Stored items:
::::::::
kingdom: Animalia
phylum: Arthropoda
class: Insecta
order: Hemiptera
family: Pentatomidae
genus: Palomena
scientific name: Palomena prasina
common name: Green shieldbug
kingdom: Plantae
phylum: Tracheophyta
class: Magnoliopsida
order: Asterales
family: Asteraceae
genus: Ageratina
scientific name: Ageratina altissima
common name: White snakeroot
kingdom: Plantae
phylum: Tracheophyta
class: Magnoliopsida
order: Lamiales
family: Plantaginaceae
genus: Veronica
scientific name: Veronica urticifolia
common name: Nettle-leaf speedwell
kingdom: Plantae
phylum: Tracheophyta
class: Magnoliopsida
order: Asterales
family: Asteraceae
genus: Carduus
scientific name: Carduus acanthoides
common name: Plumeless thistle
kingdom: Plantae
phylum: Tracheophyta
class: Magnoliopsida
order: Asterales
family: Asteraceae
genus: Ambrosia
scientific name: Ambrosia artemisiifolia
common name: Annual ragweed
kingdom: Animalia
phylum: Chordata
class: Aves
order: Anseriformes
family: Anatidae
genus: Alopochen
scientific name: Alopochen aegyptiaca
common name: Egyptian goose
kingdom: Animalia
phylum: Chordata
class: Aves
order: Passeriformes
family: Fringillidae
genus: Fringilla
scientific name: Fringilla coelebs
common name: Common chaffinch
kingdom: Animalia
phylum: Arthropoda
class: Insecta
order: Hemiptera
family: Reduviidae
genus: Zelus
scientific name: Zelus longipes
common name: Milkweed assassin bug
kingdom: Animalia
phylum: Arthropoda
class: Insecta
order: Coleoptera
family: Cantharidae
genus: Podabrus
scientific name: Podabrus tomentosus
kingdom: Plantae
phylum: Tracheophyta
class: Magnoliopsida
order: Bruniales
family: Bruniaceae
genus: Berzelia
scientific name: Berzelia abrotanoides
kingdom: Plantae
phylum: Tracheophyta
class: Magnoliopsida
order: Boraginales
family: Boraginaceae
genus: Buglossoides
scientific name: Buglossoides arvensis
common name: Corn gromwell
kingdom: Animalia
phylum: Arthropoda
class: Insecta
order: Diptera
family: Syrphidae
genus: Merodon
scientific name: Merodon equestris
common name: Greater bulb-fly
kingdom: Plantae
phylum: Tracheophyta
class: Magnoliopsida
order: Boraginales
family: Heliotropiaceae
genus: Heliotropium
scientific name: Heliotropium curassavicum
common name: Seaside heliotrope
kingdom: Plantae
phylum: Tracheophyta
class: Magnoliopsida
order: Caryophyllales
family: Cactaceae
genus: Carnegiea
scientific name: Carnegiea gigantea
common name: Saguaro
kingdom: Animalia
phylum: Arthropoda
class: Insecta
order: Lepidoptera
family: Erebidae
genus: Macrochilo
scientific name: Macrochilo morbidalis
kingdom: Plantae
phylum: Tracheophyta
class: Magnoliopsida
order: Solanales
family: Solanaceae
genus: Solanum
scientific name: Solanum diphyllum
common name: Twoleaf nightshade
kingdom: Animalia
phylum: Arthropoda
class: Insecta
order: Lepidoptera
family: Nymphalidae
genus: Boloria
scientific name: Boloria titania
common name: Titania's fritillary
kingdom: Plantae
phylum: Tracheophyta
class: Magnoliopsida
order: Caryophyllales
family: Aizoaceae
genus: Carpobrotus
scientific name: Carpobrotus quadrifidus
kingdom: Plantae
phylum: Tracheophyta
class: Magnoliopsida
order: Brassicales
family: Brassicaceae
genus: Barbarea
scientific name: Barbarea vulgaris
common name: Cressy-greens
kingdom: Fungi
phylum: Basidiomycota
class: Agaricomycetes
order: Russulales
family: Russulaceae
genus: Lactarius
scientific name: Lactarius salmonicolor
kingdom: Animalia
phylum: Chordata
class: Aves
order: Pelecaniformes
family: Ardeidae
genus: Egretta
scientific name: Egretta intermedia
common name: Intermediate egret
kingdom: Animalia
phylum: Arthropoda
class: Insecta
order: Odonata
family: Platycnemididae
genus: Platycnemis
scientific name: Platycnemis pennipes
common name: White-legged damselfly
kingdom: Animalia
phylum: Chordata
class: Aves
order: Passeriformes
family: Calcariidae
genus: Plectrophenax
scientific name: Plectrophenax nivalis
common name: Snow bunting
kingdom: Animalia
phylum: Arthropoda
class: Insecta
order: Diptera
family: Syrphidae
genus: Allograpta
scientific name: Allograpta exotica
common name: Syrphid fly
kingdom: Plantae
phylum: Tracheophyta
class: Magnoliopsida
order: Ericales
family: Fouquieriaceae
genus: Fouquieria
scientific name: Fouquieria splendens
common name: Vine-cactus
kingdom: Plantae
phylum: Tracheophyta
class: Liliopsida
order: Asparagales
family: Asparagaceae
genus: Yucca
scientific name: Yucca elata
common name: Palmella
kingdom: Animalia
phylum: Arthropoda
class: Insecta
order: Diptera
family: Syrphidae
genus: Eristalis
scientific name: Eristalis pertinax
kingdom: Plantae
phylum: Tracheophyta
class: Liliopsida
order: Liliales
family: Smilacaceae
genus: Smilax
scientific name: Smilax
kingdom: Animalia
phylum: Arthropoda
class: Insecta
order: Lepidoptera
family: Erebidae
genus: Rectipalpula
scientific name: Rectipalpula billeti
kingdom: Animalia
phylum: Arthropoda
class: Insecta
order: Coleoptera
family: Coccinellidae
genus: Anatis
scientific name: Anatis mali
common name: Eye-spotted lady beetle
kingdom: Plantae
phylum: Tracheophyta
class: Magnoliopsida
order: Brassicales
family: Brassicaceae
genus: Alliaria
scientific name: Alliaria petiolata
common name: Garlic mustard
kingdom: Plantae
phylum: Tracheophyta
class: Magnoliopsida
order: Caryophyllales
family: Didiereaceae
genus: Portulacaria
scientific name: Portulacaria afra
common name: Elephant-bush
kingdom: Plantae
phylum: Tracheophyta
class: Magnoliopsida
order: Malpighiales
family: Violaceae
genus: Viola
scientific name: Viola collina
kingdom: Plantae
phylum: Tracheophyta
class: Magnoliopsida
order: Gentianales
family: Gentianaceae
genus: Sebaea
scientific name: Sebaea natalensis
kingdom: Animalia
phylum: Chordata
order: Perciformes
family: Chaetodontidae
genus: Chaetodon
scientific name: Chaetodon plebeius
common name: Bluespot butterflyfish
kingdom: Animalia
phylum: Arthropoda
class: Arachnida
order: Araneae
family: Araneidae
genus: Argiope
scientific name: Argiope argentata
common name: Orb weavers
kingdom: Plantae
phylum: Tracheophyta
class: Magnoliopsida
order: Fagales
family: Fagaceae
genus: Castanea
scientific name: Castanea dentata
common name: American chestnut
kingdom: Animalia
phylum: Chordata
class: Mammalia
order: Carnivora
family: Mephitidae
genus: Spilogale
::::::::
What you need to do
Please reproduce every line of the material above word for word.

Finished exercise
kingdom: Animalia
phylum: Arthropoda
class: Insecta
order: Hemiptera
family: Pentatomidae
genus: Palomena
scientific name: Palomena prasina
common name: Green shieldbug
kingdom: Plantae
phylum: Tracheophyta
class: Magnoliopsida
order: Asterales
family: Asteraceae
genus: Ageratina
scientific name: Ageratina altissima
common name: White snakeroot
kingdom: Plantae
phylum: Tracheophyta
class: Magnoliopsida
order: Lamiales
family: Plantaginaceae
genus: Veronica
scientific name: Veronica urticifolia
common name: Nettle-leaf speedwell
kingdom: Plantae
phylum: Tracheophyta
class: Magnoliopsida
order: Asterales
family: Asteraceae
genus: Carduus
scientific name: Carduus acanthoides
common name: Plumeless thistle
kingdom: Plantae
phylum: Tracheophyta
class: Magnoliopsida
order: Asterales
family: Asteraceae
genus: Ambrosia
scientific name: Ambrosia artemisiifolia
common name: Annual ragweed
kingdom: Animalia
phylum: Chordata
class: Aves
order: Anseriformes
family: Anatidae
genus: Alopochen
scientific name: Alopochen aegyptiaca
common name: Egyptian goose
kingdom: Animalia
phylum: Chordata
class: Aves
order: Passeriformes
family: Fringillidae
genus: Fringilla
scientific name: Fringilla coelebs
common name: Common chaffinch
kingdom: Animalia
phylum: Arthropoda
class: Insecta
order: Hemiptera
family: Reduviidae
genus: Zelus
scientific name: Zelus longipes
common name: Milkweed assassin bug
kingdom: Animalia
phylum: Arthropoda
class: Insecta
order: Coleoptera
family: Cantharidae
genus: Podabrus
scientific name: Podabrus tomentosus
kingdom: Plantae
phylum: Tracheophyta
class: Magnoliopsida
order: Bruniales
family: Bruniaceae
genus: Berzelia
scientific name: Berzelia abrotanoides
kingdom: Plantae
phylum: Tracheophyta
class: Magnoliopsida
order: Boraginales
family: Boraginaceae
genus: Buglossoides
scientific name: Buglossoides arvensis
common name: Corn gromwell
kingdom: Animalia
phylum: Arthropoda
class: Insecta
order: Diptera
family: Syrphidae
genus: Merodon
scientific name: Merodon equestris
common name: Greater bulb-fly
kingdom: Plantae
phylum: Tracheophyta
class: Magnoliopsida
order: Boraginales
family: Heliotropiaceae
genus: Heliotropium
scientific name: Heliotropium curassavicum
common name: Seaside heliotrope
kingdom: Plantae
phylum: Tracheophyta
class: Magnoliopsida
order: Caryophyllales
family: Cactaceae
genus: Carnegiea
scientific name: Carnegiea gigantea
common name: Saguaro
kingdom: Animalia
phylum: Arthropoda
class: Insecta
order: Lepidoptera
family: Erebidae
genus: Macrochilo
scientific name: Macrochilo morbidalis
kingdom: Plantae
phylum: Tracheophyta
class: Magnoliopsida
order: Solanales
family: Solanaceae
genus: Solanum
scientific name: Solanum diphyllum
common name: Twoleaf nightshade
kingdom: Animalia
phylum: Arthropoda
class: Insecta
order: Lepidoptera
family: Nymphalidae
genus: Boloria
scientific name: Boloria titania
common name: Titania's fritillary
kingdom: Plantae
phylum: Tracheophyta
class: Magnoliopsida
order: Caryophyllales
family: Aizoaceae
genus: Carpobrotus
scientific name: Carpobrotus quadrifidus
kingdom: Plantae
phylum: Tracheophyta
class: Magnoliopsida
order: Brassicales
family: Brassicaceae
genus: Barbarea
scientific name: Barbarea vulgaris
common name: Cressy-greens
kingdom: Fungi
phylum: Basidiomycota
class: Agaricomycetes
order: Russulales
family: Russulaceae
genus: Lactarius
scientific name: Lactarius salmonicolor
kingdom: Animalia
phylum: Chordata
class: Aves
order: Pelecaniformes
family: Ardeidae
genus: Egretta
scientific name: Egretta intermedia
common name: Intermediate egret
kingdom: Animalia
phylum: Arthropoda
class: Insecta
order: Odonata
family: Platycnemididae
genus: Platycnemis
scientific name: Platycnemis pennipes
common name: White-legged damselfly
kingdom: Animalia
phylum: Chordata
class: Aves
order: Passeriformes
family: Calcariidae
genus: Plectrophenax
scientific name: Plectrophenax nivalis
common name: Snow bunting
kingdom: Animalia
phylum: Arthropoda
class: Insecta
order: Diptera
family: Syrphidae
genus: Allograpta
scientific name: Allograpta exotica
common name: Syrphid fly
kingdom: Plantae
phylum: Tracheophyta
class: Magnoliopsida
order: Ericales
family: Fouquieriaceae
genus: Fouquieria
scientific name: Fouquieria splendens
common name: Vine-cactus
kingdom: Plantae
phylum: Tracheophyta
class: Liliopsida
order: Asparagales
family: Asparagaceae
genus: Yucca
scientific name: Yucca elata
common name: Palmella
kingdom: Animalia
phylum: Arthropoda
class: Insecta
order: Diptera
family: Syrphidae
genus: Eristalis
scientific name: Eristalis pertinax
kingdom: Plantae
phylum: Tracheophyta
class: Liliopsida
order: Liliales
family: Smilacaceae
genus: Smilax
scientific name: Smilax
kingdom: Animalia
phylum: Arthropoda
class: Insecta
order: Lepidoptera
family: Erebidae
genus: Rectipalpula
scientific name: Rectipalpula billeti
kingdom: Animalia
phylum: Arthropoda
class: Insecta
order: Coleoptera
family: Coccinellidae
genus: Anatis
scientific name: Anatis mali
common name: Eye-spotted lady beetle
kingdom: Plantae
phylum: Tracheophyta
class: Magnoliopsida
order: Brassicales
family: Brassicaceae
genus: Alliaria
scientific name: Alliaria petiolata
common name: Garlic mustard
kingdom: Plantae
phylum: Tracheophyta
class: Magnoliopsida
order: Caryophyllales
family: Didiereaceae
genus: Portulacaria
scientific name: Portulacaria afra
common name: Elephant-bush
kingdom: Plantae
phylum: Tracheophyta
class: Magnoliopsida
order: Malpighiales
family: Violaceae
genus: Viola
scientific name: Viola collina
kingdom: Plantae
phylum: Tracheophyta
class: Magnoliopsida
order: Gentianales
family: Gentianaceae
genus: Sebaea
scientific name: Sebaea natalensis
kingdom: Animalia
phylum: Chordata
order: Perciformes
family: Chaetodontidae
genus: Chaetodon
scientific name: Chaetodon plebeius
common name: Bluespot butterflyfish
kingdom: Animalia
phylum: Arthropoda
class: Arachnida
order: Araneae
family: Araneidae
genus: Argiope
scientific name: Argiope argentata
common name: Orb weavers
kingdom: Plantae
phylum: Tracheophyta
class: Magnoliopsida
order: Fagales
family: Fagaceae
genus: Castanea
scientific name: Castanea dentata
common name: American chestnut
kingdom: Animalia
phylum: Chordata
class: Mammalia
order: Carnivora
family: Mephitidae
genus: Spilogale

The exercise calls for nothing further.